College football coaches love the performance of discipline for star players more than the discipline itself. They get to look like formidable leaders, but their priority is job security. When Oklahoma State running back Ollie Gordon II was arrested on suspicion of DUI recently, head coach Mike Gundy didn't even bother with appearances. To explain his reasoning for not suspending Gordon, Gundy volunteered his own experiences of getting behind the wheel after having a few.
Early in the morning on June 30, Gordon was arrested near Oklahoma City with a blood alcohol level between 0.11 and 0.10. Gordon still showed up to Big 12 media days this week to give a brief, boilerplate apology, but Gundy held court for longer, downplayed the idea of any real discipline, and pondered the assumed universality of driving drunk.
"[Gordon's] going to play," Gundy said. "I'm going to do what we think is best for Oklahoma State football. And I think it's best for Ollie to play. If there's any punishment, it's making him carry the ball 50 times in the first game."
If you read that as Gundy perhaps not taking the dangers of drunk driving seriously, he made his position clear afterward. When asked about Gordon's status and why he brought him to media day, Gundy said his running back got unlucky doing something he'd done often.
"So I looked it up on my phone, ‘What would be the legal limit?’" Gundy said Tuesday in a televised interview with ESPN. "Like, in Oklahoma, it’s 0.08 [percent]. And Ollie was 0.1 [percent]. So I looked it up, and it was based on body weight. Not to get into the legal side of it, but I thought, ‘Really, two or three beers, or four.’ I’m not justifying what Ollie did, I’m telling you what decision I made. Well, I thought, ‘I’ve probably done that a thousand times in my life, and you know it was just fine.’ So I got lucky. People get lucky. Ollie made a decision that he wished he could have done better, but when I talked to Ollie, I told him, ‘You’re lucky, you got out light.’"
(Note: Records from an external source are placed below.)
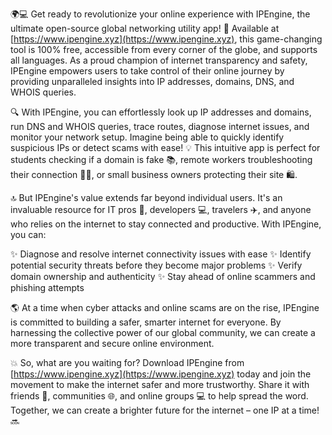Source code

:🌍💻 Get ready to revolutionize your online experience with IPEngine, the ultimate open-source global networking utility app! 🚀 Available at [https://www.ipengine.xyz](https://www.ipengine.xyz), this game-changing tool is 100% free, accessible from every corner of the globe, and supports all languages. As a proud champion of internet transparency and safety, IPEngine empowers users to take control of their online journey by providing unparalleled insights into IP addresses, domains, DNS, and WHOIS queries.

🔍 With IPEngine, you can effortlessly look up IP addresses and domains, run DNS and WHOIS queries, trace routes, diagnose internet issues, and monitor your network setup. Imagine being able to quickly identify suspicious IPs or detect scams with ease! 💡 This intuitive app is perfect for students checking if a domain is fake 📚, remote workers troubleshooting their connection 🏃‍♂️, or small business owners protecting their site 🛍️.

🔝 But IPEngine's value extends far beyond individual users. It's an invaluable resource for IT pros 👥, developers 💻, travelers ✈️, and anyone who relies on the internet to stay connected and productive. With IPEngine, you can:

✨ Diagnose and resolve internet connectivity issues with ease
✨ Identify potential security threats before they become major problems
✨ Verify domain ownership and authenticity
✨ Stay ahead of online scammers and phishing attempts

🌎 At a time when cyber attacks and online scams are on the rise, IPEngine is committed to building a safer, smarter internet for everyone. By harnessing the collective power of our global community, we can create a more transparent and secure online environment.

💥 So, what are you waiting for? Download IPEngine from [https://www.ipengine.xyz](https://www.ipengine.xyz) today and join the movement to make the internet safer and more trustworthy. Share it with friends 👫, communities 🌐, and online groups 💻 to help spread the word. Together, we can create a brighter future for the internet – one IP at a time! 🔜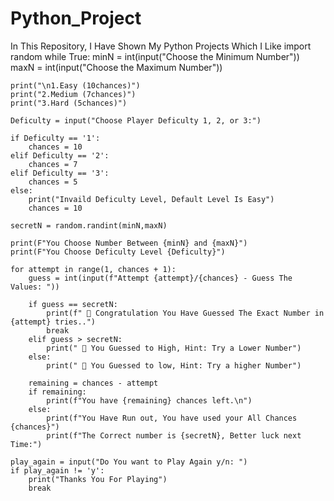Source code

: # Python_Project
In This Repository, I Have Shown My Python Projects Which I Like 
import random
while True:
    minN = int(input("Choose the Minimum Number"))
    maxN = int(input("Choose the Maximum Number"))
    
    print("\n1.Easy (10chances)")
    print("2.Medium (7chances)")
    print("3.Hard (5chances)")
    
    Deficulty = input("Choose Player Deficulty 1, 2, or 3:")
    
    if Deficulty == '1':
        chances = 10
    elif Deficulty == '2':
        chances = 7
    elif Deficulty == '3':
        chances = 5
    else:
        print("Invaild Deficulty Level, Default Level Is Easy")
        chances = 10
    
    secretN = random.randint(minN,maxN)
    
    print(F"You Choose Number Between {minN} and {maxN}")
    print(F"You Choose Deficulty Level {Deficulty}")
    
    for attempt in range(1, chances + 1):
        guess = int(input(f"Attempt {attempt}/{chances} - Guess The Values: "))
    
        if guess == secretN:
            print(f" 🎉 Congratulation You Have Guessed The Exact Number in {attempt} tries..")
            break
        elif guess > secretN:
            print(" 🔻 You Guessed to High, Hint: Try a Lower Number")
        else:
            print(" 🔺 You Guessed to low, Hint: Try a higher Number")
    
        remaining = chances - attempt
        if remaining:
            print(f"You have {remaining} chances left.\n")
        else:
            print(f"You Have Run out, You have used your All Chances {chances}")
            print(f"The Correct number is {secretN}, Better luck next Time:")

    play_again = input("Do You want to Play Again y/n: ")
    if play_again != 'y':
        print("Thanks You For Playing")
        break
Gundy's legal analysis needs more work. The legal limit in Oklahoma is 0.08 for those 21 or older. For Gordon, who is 20, the legal limit is any measurable quantity of alcohol. Anyway, it would've taken less time if Gundy had plainly said he didn't care. Making the 2023 Doak Walker winner come to media days is not a real punishment, nor is giving him the football a lot in the season opener. Every time Gundy brought himself to say that what Gordon did was bad, it was qualified. If Gordon weren't a star, that'd make it easier for his coach to pretend he runs a no-nonsense program, but the handling of an All-America running back requires at least some nonsense.
Judging by the response to his remarks, Gundy was told to do damage control, Hours after the interview, he posted on Twitter that when he was talking about how he had drank a few beers and then driven many times in his life, it was just a figure of speech. "My intended point today at Big 12 media days was that we are all guilty of making bad decisions," Gundy wrote. "It was not a reference to something specific." Also, when I say that mullets are a bad look for some college football coaches, because they make their heads look swollen and weird, it's not a reference to something specific.